_EXERCISE DATA_.

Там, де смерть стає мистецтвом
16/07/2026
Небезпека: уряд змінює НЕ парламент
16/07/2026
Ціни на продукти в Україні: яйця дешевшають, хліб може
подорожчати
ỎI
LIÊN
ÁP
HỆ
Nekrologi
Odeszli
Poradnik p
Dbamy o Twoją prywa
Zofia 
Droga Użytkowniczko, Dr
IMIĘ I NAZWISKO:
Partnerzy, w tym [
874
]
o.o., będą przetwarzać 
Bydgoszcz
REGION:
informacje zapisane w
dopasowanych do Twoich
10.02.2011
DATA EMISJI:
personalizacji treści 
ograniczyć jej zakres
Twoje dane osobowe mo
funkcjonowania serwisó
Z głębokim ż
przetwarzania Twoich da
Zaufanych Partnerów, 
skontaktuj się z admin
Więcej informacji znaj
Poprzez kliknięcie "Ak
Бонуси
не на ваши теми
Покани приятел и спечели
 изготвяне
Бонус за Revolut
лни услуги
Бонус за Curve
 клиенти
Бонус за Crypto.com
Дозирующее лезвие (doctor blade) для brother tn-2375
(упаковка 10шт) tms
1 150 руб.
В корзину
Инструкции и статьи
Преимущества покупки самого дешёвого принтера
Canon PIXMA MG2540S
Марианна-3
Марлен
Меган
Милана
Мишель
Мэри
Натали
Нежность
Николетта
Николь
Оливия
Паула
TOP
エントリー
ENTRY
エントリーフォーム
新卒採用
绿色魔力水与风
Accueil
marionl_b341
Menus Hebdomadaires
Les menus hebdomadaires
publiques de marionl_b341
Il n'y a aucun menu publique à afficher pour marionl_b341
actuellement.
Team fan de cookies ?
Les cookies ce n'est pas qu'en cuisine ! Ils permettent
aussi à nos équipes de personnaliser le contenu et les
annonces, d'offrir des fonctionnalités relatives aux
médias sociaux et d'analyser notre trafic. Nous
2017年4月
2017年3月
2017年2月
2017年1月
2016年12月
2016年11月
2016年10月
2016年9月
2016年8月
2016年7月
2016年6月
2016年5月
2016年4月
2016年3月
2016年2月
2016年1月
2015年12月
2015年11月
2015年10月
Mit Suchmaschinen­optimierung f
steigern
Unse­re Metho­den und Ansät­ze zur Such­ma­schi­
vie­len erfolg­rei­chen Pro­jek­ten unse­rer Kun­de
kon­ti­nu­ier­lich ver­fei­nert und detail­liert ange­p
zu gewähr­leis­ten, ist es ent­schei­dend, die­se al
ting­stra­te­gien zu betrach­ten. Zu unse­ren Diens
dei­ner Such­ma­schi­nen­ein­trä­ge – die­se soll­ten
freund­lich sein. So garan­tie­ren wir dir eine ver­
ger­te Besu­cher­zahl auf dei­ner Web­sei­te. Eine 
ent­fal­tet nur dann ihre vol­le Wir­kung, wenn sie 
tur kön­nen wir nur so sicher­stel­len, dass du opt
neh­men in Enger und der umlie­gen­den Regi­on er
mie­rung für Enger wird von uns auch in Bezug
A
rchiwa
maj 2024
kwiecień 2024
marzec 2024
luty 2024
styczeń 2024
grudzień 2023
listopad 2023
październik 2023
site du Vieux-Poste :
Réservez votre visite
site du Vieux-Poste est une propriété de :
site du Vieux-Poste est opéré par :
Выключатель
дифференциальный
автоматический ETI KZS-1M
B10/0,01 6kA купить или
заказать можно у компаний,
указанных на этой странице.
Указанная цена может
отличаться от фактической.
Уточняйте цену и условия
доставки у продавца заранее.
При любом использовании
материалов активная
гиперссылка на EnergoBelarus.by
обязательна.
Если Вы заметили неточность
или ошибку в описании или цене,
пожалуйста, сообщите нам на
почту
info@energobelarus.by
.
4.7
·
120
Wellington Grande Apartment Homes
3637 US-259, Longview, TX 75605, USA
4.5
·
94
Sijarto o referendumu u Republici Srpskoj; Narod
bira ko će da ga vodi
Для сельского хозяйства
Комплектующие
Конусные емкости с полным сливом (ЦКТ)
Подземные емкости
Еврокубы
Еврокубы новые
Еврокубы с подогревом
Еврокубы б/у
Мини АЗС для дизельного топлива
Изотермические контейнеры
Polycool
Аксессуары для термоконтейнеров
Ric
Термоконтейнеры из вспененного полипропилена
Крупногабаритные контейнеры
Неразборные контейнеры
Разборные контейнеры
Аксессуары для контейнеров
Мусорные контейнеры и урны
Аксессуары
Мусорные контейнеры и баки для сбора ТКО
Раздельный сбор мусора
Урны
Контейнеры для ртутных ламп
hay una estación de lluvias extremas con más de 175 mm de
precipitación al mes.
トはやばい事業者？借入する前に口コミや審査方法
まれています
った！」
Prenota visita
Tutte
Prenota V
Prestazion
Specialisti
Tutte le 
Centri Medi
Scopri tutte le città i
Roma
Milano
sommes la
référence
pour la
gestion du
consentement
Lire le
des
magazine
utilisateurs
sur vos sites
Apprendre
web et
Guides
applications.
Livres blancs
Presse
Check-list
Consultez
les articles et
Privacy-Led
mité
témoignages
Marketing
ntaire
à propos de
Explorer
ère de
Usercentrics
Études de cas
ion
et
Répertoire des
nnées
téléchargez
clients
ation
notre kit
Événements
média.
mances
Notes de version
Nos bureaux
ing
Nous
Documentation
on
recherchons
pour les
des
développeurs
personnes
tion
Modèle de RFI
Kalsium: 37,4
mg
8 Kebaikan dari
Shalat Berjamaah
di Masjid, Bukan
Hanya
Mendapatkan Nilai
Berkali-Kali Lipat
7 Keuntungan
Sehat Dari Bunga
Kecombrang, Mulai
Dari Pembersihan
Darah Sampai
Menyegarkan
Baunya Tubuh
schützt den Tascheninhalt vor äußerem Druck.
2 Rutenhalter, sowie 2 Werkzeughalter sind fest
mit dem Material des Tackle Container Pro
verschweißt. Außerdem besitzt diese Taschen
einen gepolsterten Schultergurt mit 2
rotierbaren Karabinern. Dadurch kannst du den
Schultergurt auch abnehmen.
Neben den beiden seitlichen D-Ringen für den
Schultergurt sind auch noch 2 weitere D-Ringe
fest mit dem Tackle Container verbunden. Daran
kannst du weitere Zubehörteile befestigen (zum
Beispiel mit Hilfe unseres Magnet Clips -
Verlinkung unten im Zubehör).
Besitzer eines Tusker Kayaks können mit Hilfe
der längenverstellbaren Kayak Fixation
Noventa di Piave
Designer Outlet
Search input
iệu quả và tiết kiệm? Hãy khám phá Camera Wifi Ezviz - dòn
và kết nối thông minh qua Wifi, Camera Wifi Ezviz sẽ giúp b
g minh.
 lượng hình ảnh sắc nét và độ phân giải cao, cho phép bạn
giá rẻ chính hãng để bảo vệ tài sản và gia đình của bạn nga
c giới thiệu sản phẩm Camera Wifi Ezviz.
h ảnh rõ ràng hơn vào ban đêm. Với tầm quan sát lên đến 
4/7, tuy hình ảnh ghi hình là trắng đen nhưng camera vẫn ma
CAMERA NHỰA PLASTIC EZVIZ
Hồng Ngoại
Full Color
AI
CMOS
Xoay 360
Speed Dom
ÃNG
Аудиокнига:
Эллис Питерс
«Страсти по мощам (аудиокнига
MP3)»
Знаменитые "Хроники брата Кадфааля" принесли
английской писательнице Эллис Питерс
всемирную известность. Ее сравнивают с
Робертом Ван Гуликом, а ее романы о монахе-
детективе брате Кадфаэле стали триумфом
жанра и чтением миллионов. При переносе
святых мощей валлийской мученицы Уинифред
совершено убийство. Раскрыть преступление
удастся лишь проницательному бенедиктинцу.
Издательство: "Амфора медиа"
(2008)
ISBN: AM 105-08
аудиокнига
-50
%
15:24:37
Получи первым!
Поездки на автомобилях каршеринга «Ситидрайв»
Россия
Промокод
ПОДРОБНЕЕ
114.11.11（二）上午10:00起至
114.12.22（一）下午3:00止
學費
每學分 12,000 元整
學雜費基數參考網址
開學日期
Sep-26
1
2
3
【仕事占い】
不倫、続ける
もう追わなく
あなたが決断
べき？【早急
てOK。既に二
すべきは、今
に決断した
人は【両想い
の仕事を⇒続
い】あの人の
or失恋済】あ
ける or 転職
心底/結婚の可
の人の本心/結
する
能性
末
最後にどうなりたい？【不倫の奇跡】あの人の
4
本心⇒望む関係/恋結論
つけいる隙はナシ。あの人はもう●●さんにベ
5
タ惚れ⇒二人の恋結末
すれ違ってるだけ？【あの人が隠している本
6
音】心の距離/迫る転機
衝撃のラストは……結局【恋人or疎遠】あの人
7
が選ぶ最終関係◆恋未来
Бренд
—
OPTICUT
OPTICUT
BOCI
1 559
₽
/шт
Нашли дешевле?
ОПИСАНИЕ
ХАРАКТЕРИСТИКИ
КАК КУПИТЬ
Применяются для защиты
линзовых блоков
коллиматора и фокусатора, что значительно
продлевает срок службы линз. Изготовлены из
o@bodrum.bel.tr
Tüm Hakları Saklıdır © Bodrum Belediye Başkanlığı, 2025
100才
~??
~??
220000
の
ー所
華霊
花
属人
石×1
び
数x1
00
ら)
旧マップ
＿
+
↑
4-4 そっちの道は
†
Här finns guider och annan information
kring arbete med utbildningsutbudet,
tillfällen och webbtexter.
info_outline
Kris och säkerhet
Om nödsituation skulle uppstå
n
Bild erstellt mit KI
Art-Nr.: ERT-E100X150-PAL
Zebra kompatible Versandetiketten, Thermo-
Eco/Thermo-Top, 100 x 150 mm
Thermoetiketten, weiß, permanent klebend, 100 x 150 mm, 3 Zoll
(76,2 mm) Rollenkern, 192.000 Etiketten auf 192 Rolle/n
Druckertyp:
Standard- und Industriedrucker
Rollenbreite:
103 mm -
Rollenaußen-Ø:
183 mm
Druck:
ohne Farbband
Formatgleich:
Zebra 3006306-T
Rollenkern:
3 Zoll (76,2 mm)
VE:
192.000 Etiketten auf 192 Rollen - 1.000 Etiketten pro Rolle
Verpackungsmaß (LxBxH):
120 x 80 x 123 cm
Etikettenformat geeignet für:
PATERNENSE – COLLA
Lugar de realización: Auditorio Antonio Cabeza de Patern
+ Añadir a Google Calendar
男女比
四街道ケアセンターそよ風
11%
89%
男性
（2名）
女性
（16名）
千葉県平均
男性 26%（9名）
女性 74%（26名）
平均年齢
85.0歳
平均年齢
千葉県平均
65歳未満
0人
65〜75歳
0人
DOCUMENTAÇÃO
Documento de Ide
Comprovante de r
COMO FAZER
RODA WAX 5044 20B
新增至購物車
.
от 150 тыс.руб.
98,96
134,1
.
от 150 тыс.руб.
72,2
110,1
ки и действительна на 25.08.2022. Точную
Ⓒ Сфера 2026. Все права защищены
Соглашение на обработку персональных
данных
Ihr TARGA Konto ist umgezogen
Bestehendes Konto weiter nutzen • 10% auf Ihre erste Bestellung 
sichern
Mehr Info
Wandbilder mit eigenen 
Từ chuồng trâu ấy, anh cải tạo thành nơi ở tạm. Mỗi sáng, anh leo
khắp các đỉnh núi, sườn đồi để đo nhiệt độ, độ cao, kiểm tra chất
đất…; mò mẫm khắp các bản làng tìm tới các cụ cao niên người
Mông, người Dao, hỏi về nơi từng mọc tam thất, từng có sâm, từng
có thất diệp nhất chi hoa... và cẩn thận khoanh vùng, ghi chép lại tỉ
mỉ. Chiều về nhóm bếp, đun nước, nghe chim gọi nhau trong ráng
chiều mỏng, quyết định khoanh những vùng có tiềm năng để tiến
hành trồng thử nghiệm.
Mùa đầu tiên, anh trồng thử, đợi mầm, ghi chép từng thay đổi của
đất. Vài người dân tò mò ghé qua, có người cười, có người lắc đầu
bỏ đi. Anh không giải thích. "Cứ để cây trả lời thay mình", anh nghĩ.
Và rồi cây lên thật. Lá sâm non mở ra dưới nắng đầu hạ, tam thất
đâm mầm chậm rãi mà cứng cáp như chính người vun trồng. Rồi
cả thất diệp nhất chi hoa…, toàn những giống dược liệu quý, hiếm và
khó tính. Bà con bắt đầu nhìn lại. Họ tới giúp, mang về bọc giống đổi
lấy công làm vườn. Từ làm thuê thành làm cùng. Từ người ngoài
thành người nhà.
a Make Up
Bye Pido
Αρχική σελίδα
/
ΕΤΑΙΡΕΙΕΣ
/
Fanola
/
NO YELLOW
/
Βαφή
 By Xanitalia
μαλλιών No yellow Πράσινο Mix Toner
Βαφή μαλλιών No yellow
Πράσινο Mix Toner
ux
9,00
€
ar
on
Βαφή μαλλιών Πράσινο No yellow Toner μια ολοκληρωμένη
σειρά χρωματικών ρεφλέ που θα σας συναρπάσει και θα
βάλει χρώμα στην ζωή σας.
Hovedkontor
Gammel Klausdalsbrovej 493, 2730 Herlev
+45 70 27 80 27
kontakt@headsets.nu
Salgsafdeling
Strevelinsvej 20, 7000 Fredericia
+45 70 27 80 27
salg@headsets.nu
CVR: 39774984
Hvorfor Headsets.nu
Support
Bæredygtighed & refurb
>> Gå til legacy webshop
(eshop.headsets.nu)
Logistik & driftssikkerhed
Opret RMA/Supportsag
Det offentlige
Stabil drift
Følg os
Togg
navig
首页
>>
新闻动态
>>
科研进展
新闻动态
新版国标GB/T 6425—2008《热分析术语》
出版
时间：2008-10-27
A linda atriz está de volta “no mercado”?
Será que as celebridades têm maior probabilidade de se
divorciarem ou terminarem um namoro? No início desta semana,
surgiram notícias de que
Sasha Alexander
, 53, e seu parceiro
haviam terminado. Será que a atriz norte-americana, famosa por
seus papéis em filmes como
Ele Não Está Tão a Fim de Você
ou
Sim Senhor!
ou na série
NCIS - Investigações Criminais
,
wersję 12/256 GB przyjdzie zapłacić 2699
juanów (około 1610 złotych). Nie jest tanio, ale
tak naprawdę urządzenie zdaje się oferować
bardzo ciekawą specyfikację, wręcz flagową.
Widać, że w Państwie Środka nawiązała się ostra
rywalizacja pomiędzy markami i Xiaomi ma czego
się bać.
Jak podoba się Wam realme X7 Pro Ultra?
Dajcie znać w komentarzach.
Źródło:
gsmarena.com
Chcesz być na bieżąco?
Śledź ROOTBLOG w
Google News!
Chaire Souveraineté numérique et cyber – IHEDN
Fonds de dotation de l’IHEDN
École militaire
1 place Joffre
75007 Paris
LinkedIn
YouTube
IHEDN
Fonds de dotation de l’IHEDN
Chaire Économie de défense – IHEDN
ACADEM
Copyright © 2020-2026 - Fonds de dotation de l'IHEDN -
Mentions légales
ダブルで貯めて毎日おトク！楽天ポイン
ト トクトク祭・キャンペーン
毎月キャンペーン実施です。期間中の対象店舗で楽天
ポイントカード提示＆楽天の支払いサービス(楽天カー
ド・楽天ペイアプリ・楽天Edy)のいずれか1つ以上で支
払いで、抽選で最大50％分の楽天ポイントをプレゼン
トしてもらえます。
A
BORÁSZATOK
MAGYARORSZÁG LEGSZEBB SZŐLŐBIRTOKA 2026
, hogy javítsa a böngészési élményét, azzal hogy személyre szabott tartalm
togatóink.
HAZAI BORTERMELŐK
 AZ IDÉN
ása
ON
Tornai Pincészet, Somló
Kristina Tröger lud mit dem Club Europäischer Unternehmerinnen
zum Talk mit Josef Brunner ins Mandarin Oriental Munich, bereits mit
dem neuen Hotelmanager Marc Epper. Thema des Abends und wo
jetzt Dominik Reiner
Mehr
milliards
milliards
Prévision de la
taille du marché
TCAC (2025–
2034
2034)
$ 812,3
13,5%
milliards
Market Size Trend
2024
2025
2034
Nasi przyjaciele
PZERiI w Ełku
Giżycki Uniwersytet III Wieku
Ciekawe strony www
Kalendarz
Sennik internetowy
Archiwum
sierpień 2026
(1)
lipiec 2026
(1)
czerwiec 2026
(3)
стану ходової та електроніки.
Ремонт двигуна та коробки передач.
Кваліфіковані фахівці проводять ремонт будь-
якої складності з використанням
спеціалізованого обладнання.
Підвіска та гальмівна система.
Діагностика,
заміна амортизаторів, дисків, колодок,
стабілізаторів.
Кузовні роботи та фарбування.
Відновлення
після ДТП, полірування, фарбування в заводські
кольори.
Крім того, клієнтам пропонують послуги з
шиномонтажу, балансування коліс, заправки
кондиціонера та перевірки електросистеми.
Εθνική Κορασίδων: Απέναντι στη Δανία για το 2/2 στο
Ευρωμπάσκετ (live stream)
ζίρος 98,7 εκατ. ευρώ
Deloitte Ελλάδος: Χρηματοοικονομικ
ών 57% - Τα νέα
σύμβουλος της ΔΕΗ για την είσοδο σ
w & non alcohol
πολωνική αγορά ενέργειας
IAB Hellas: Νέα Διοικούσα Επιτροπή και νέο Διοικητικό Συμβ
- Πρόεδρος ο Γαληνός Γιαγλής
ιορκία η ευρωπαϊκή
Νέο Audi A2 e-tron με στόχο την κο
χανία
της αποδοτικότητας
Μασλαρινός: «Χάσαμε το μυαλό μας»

_EXERCISE AIM_.
Copy the material line for line, starting at the very beginning and ending at the line that contains "Бонус за Curve", with both ends included.

_SOLVED PROBLEM_.
Там, де смерть стає мистецтвом
16/07/2026
Небезпека: уряд змінює НЕ парламент
16/07/2026
Ціни на продукти в Україні: яйця дешевшають, хліб може
подорожчати
ỎI
LIÊN
ÁP
HỆ
Nekrologi
Odeszli
Poradnik p
Dbamy o Twoją prywa
Zofia 
Droga Użytkowniczko, Dr
IMIĘ I NAZWISKO:
Partnerzy, w tym [
874
]
o.o., będą przetwarzać 
Bydgoszcz
REGION:
informacje zapisane w
dopasowanych do Twoich
10.02.2011
DATA EMISJI:
personalizacji treści 
ograniczyć jej zakres
Twoje dane osobowe mo
funkcjonowania serwisó
Z głębokim ż
przetwarzania Twoich da
Zaufanych Partnerów, 
skontaktuj się z admin
Więcej informacji znaj
Poprzez kliknięcie "Ak
Бонуси
не на ваши теми
Покани приятел и спечели
 изготвяне
Бонус за Revolut
лни услуги
Бонус за Curve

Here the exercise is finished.